Für Löw war das im Winter kein Grund, etwas - oder gar sich selbst - infrage zu stellen: "Wir folgen unserer roten Linie und wir sind auch davon überzeugt, dass es eine gute Entwicklung gab und geben wird", sagte Löw in einem Videogespräch und betonte: "Es gibt keinen Grund, alles über den Haufen zu werfen." Stattdessen warf er dem DFB vor, dass rund um den Termin Dinge vorgefallen seien, "die so nicht in Ordnung waren". Löw äußerte gegenüber dem Verband den Wunsch nach "Geschlossenheit und Vertrauen". Denn: "Da herrscht Explosionsgefahr bei mir, wenn Dinge nach außen gehen, die nicht nach außen gehören!" Gedanken an einen Rücktritt habe es bei ihm "nie gegeben".

Gründe für den Sinneswandel, kaum 100 Tage später, nannte Löw in seiner ersten Mitteilung nicht, der 61-Jährige verriet nur, er gehe "diesen Schritt ganz bewusst, voller Stolz und mit riesiger Dankbarkeit, gleichzeitig aber weiterhin mit einer ungebrochen großen Motivation, was das bevorstehende EM-Turnier angeht."

Für den ntv-Experten und "11 Freunde"-Chefredakteur Philipp Köster ist der Abgang mit Verzögerung ein "Abtritt in Würde aber ohne Eile". Löw habe sich "nicht drängen lassen" wollen, "richtig beleidigt" sei er gewesen, als ihm die jetzt verkündete Lösung aus der Verbandsspitze - von Keller - angetragen worden war.
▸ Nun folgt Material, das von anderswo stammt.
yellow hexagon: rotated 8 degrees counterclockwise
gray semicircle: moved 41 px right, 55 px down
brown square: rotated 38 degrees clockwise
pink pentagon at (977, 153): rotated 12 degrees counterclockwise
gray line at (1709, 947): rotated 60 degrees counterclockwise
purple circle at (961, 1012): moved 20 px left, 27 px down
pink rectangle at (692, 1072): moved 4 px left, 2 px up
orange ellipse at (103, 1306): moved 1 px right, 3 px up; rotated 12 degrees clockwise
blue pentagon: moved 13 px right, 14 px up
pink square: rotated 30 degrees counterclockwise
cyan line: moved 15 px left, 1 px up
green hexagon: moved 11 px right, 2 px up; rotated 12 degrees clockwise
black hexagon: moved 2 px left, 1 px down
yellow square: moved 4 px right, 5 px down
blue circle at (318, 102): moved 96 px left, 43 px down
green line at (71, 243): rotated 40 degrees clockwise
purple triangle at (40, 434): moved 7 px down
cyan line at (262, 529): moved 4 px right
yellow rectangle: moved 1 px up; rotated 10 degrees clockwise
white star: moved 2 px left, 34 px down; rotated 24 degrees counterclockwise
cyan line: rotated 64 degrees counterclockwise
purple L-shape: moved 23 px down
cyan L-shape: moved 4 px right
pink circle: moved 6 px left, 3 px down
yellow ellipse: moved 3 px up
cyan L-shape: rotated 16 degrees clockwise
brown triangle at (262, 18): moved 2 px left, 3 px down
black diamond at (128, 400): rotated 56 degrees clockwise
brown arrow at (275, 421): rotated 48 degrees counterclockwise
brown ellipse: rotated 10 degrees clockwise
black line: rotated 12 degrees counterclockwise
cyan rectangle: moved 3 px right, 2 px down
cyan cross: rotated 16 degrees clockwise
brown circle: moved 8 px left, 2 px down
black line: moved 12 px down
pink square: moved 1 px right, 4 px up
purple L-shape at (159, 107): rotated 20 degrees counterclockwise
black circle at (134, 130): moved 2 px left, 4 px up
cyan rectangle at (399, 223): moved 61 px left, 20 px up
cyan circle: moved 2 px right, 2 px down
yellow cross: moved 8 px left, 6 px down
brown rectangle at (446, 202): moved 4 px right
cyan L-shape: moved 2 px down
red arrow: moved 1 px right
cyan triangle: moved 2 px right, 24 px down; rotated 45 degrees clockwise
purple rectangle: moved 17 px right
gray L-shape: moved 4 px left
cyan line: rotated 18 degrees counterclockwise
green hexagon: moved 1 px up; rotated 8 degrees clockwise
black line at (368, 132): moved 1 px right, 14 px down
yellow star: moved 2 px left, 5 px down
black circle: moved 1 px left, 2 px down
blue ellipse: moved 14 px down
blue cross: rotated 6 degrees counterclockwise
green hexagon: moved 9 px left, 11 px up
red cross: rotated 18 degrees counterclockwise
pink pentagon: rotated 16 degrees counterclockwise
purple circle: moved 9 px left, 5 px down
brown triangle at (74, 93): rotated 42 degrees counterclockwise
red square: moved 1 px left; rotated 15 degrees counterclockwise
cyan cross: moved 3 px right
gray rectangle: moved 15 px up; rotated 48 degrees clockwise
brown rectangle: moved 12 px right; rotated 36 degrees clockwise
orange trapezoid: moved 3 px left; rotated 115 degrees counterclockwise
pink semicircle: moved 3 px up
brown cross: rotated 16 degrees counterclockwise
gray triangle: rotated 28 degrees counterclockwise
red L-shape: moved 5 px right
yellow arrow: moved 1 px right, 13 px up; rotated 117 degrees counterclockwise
Nun exekutierte Löw, der sich noch im Dezember völlig unbeeindruckt von Rücktrittsforderungen, von Kritik an sich gegeben hatte, also den Vorschlag aus der DFB-Führung.

Und Keller gratuliert artig mit großen Worten: "Ich habe großen Respekt vor der Entscheidung von Joachim Löw. Der DFB weiß, was er an Jogi hat, er ist einer der größten Trainer im Weltfußball." Nun entschied Löw auf eigenen Wunsch doch noch nach Kellers Vorstellungen.